**What to do:** Write out exactly the lines from the one containing "Heydukova 1589/6, 18000 Praha 8" to the end of the material, both ends included, and nothing else. Leave pictures out.

'''

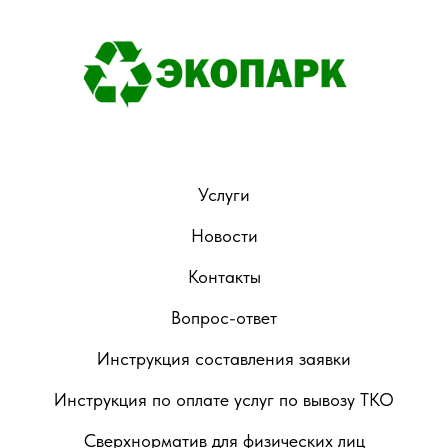
Услуги
Новости
Контакты
Вопрос-ответ
Инструкция составления заявки
Инструкция по оплате услуг по вывозу ТКО
Сверхнорматив для физических лиц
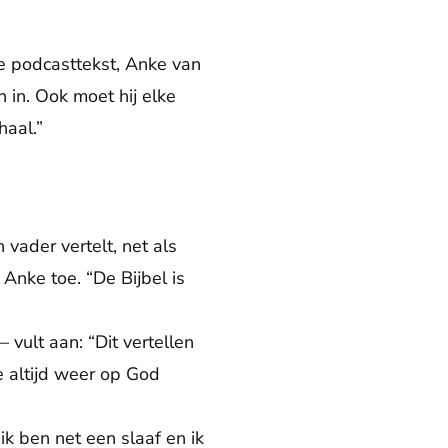
 de podcasttekst, Anke van
 in. Ook moet hij elke
haal.”
 vader vertelt, net als
 Anke toe. “De Bijbel is
vult aan: “Dit vertellen
e altijd weer op God
ik ben net een slaaf en ik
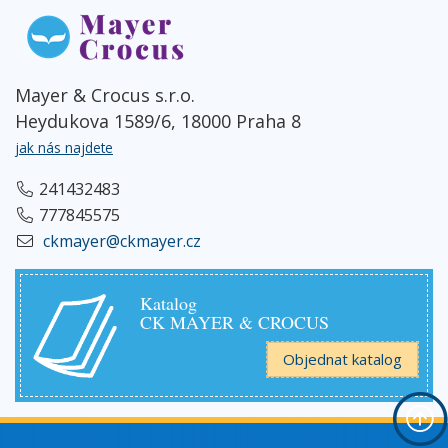
Mayer & Crocus s.r.o.
Heydukova 1589/6, 18000 Praha 8
jak nás najdete
241432483
777845575
ckmayer@ckmayer.cz
Katalog
CK MAYER & CROCUS
Objednat katalog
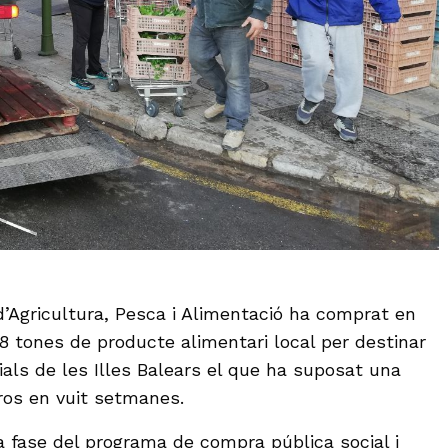
d’Agricultura, Pesca i Alimentació ha comprat en
 tones de producte alimentari local per destinar
ials de les Illes Balears el que ha suposat una
uros en vuit setmanes.
a fase del programa de compra pública social i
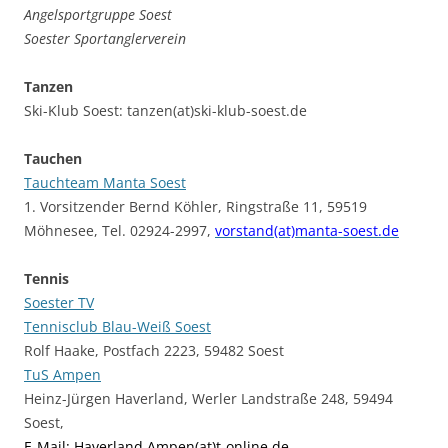
Angelsportgruppe Soest
Soester Sportanglerverein
Tanzen
Ski-Klub Soest: tanzen(at)ski-klub-soest.de
Tauchen
Tauchteam Manta Soest
1. Vorsitzender Bernd Köhler, Ringstraße 11, 59519
Möhnesee, Tel. 02924-2997,
vorstand(at)manta-soest.de
Tennis
Soester TV
Tennisclub Blau-Weiß Soest
Rolf Haake, Postfach 2223, 59482 Soest
TuS Ampen
Heinz-Jürgen Haverland, Werler Landstraße 248, 59494
Soest,
E-Mail: Haverland.Ampen(at)t-online.de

'''

**Answer to this task:**
Heydukova 1589/6, 18000 Praha 8
jak nás najdete
241432483
777845575
ckmayer@ckmayer.cz
Katalog
CK MAYER & CROCUS
Objednat katalog
d’Agricultura, Pesca i Alimentació ha comprat en
 tones de producte alimentari local per destinar
ials de les Illes Balears el que ha suposat una
uros en vuit setmanes.
a fase del programa de compra pública social i
Angelsportgruppe Soest
Soester Sportanglerverein
Tanzen
Ski-Klub Soest: tanzen(at)ski-klub-soest.de
Tauchen
Tauchteam Manta Soest
1. Vorsitzender Bernd Köhler, Ringstraße 11, 59519
Möhnesee, Tel. 02924-2997,
vorstand(at)manta-soest.de
Tennis
Soester TV
Tennisclub Blau-Weiß Soest
Rolf Haake, Postfach 2223, 59482 Soest
TuS Ampen
Heinz-Jürgen Haverland, Werler Landstraße 248, 59494
Soest,
E-Mail: Haverland.Ampen(at)t-online.de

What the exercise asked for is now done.